Mervyn Herbert Nevil Story-Maskelyne to Faraday   1 February 18511

The Ashmolean Museum, Oxford. | February 1, 1851.

My dear Mr. Faraday

I have been considering about a subject for my Friday Evening2, and I have come to the conclusion that one which I thought of some months ago will make a very good one, and though it has been alluded to by Grove in an Evening he gave3, I am not aware that it has been at all enlarged on in any of our Friday Evenings. It is the discovery by Pasteur4 of the two acids in Paratartaric acid [(]see Annales de Chimie 1850 p.565[)], the one turning the Polarised ray to the right, the other Polarising it circularly to the left. I think with Darkers6 Lime Light Apparatus I could make the Phenomena sensibly visible to the audience.

But my difficulty will be in getting the salts of the acid to exhibit. The Paratartaric acid has only once been produced & though Brodie has a little, it is but a little.

Might I ask if you are acquainted with Pasteur, and if so would you do me the great kindness of writing to him to ask if he could give me a little of the acid, or specimens of his salts? If this is imposing a task in any way unpleasant to you, I beg you will not think of doing so, but I apply to you as thinking that you are the most probable person to be acquainted with him whom I know.

The title of my Paper I suppose should be something of this sort “On the connection of chemical Forces with the Polarization of Light” - some facts might be added about Turpentine &c which would give the Lecture a general character such as would be represented by the above title, or perhaps I had better adhere to the single fact of Pasteur & call the Evening “On the mode in which certain Organic acids affect Polarized Light”.

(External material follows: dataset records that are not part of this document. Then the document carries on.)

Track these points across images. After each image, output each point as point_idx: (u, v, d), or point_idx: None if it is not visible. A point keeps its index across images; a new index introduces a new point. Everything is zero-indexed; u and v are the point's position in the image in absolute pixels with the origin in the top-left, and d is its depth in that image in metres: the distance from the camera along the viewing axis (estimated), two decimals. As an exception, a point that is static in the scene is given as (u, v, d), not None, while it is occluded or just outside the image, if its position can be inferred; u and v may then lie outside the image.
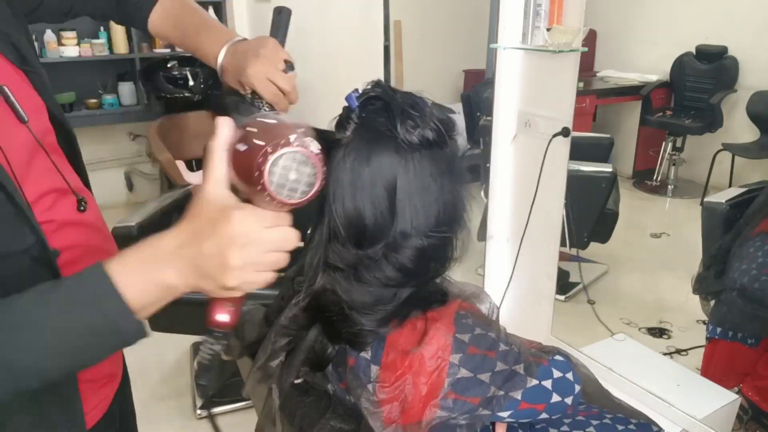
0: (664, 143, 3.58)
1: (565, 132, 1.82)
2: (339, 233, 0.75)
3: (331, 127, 0.78)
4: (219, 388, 2.26)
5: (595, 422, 0.97)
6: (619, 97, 3.49)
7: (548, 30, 1.75)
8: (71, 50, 3.60)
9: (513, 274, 2.12)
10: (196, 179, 2.59)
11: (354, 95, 0.75)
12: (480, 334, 0.78)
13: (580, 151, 2.00)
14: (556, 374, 0.84)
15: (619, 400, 1.06)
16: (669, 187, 3.62)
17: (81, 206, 0.80)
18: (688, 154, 3.58)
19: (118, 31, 3.67)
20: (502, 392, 0.78)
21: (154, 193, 4.05)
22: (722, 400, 1.71)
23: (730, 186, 3.06)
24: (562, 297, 2.51)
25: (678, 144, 3.58)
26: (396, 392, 0.76)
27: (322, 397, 0.87)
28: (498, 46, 1.93)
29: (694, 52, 3.50)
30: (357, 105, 0.75)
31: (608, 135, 3.09)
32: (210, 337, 0.65)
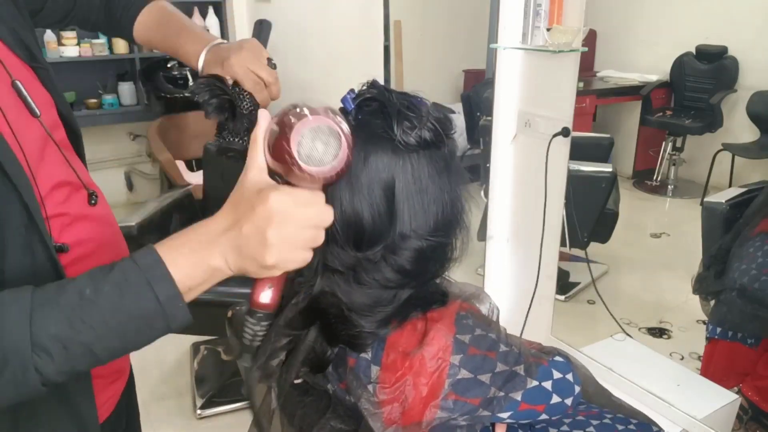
0: (664, 143, 3.58)
1: (565, 132, 1.82)
2: (337, 235, 0.75)
3: None
4: (219, 388, 2.26)
5: (595, 422, 0.97)
6: (619, 97, 3.49)
7: (548, 30, 1.75)
8: (71, 50, 3.60)
9: (515, 275, 2.12)
10: (196, 179, 2.59)
11: (349, 96, 0.74)
12: (480, 335, 0.78)
13: (580, 151, 2.00)
14: (556, 375, 0.84)
15: (619, 401, 1.06)
16: (669, 187, 3.62)
17: (92, 200, 0.80)
18: (688, 154, 3.58)
19: (118, 31, 3.68)
20: (502, 393, 0.78)
21: (154, 193, 4.05)
22: (722, 400, 1.71)
23: (730, 186, 3.06)
24: (562, 297, 2.51)
25: (678, 144, 3.57)
26: (396, 393, 0.76)
27: (322, 397, 0.87)
28: (498, 46, 1.93)
29: (694, 52, 3.49)
30: (353, 107, 0.74)
31: (608, 135, 3.09)
32: (252, 318, 0.67)
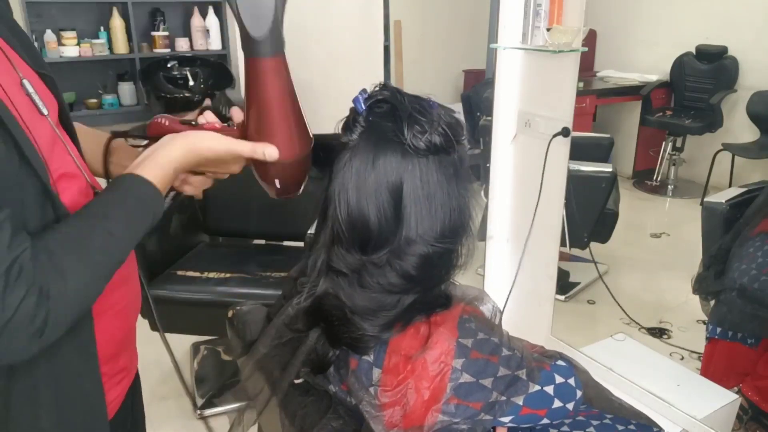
0: (664, 143, 3.58)
1: (565, 132, 1.82)
2: (343, 237, 0.74)
3: (338, 129, 0.77)
4: (219, 388, 2.26)
5: (595, 422, 0.97)
6: (619, 97, 3.49)
7: (548, 30, 1.75)
8: (71, 50, 3.59)
9: (515, 274, 2.12)
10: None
11: (361, 97, 0.74)
12: (483, 339, 0.78)
13: (580, 151, 2.00)
14: (558, 379, 0.84)
15: (620, 402, 1.06)
16: (669, 187, 3.62)
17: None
18: (688, 154, 3.58)
19: (118, 31, 3.67)
20: (504, 397, 0.78)
21: (154, 193, 4.03)
22: (722, 400, 1.71)
23: (730, 186, 3.07)
24: (562, 297, 2.51)
25: (678, 144, 3.58)
26: (398, 396, 0.76)
27: (323, 398, 0.87)
28: (498, 46, 1.93)
29: (694, 52, 3.49)
30: (364, 108, 0.74)
31: (608, 135, 3.09)
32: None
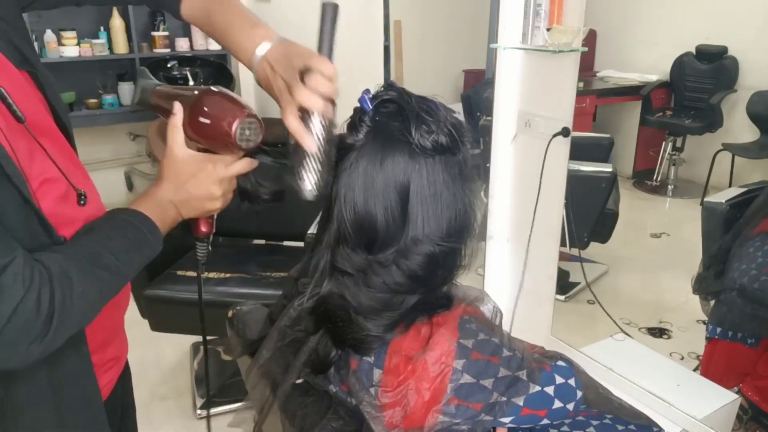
0: (664, 143, 3.58)
1: (565, 132, 1.82)
2: (349, 237, 0.75)
3: (343, 129, 0.77)
4: (219, 388, 2.26)
5: (595, 422, 0.97)
6: (619, 97, 3.49)
7: (548, 30, 1.75)
8: (71, 50, 3.59)
9: (515, 275, 2.12)
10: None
11: (367, 97, 0.74)
12: (484, 340, 0.78)
13: (580, 151, 2.00)
14: (559, 380, 0.84)
15: (620, 402, 1.06)
16: (669, 187, 3.62)
17: (81, 201, 0.80)
18: (688, 154, 3.58)
19: (118, 31, 3.66)
20: (504, 398, 0.78)
21: (154, 193, 4.04)
22: (722, 400, 1.71)
23: (730, 186, 3.06)
24: (562, 297, 2.51)
25: (678, 144, 3.58)
26: (398, 397, 0.76)
27: (323, 398, 0.87)
28: (498, 46, 1.93)
29: (694, 52, 3.49)
30: (371, 108, 0.74)
31: (608, 135, 3.09)
32: (201, 243, 0.92)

Would you do me the kindness of selecting or altering in any way one of these titles. I feel that I am intruding on your kindness rather, in asking you for so much advice & assistance in a matter which ought to be entirely my own, but I know your interest in our Friday Evenings and I need not to say how I share it with you. I must make this my excuse for asking you for your aid in procuring specimens or information from M. Pasteur, and can only promise in return that I will do all in my power to make the Evening as little unworthy as I can of the Royal Institution.

I dare say you will do me the kindness of communicating the title of my paper, to Mr. Barlow.

I remain, Ever, | My dear Mr. Faraday, | Yours most faithfully | Nevil Story Maskelyne

To Michael Faraday Esq | &c &c &c

Mervyn Herbert Nevil Story-Maskelyne (1823-1911, DNB2). Mineralogist at Oxford.
Story-Maskelyne (1851), Friday Evening Discourse of 28 March 1851.
See Athenaeum,26 January 1850, p.106 for an account of Grove’s Friday Evening Discourse of 18 January 1850 “On some recent Researches of Foreign Philosophers”.
Louis Pasteur (1822-1895, DSB). Professor of Chemistry at Strasbourg University, 1849-1854.
Pasteur (1850).
William Hill Darker. Scientific instrument maker of 9 Paradise Street, Lambeth. Clifton (1995), 76.

Bibliography

CLIFTON, Gloria (1995): Directory of British Scientific Instrument Makers 1550-1851, London.

PASTEUR, Louis (1850): “Recherches sur les propriétés spécifiques des deux acides qui composent l’acide racémique”, Ann. Chim., 28: 56-99.

STORY-MASKELYNE Mervyn Herbert Nevil (1851): “On the Connexion of Chemical Forces with the Polarization of Light”, Proc. Roy. Inst., 1: 45-9.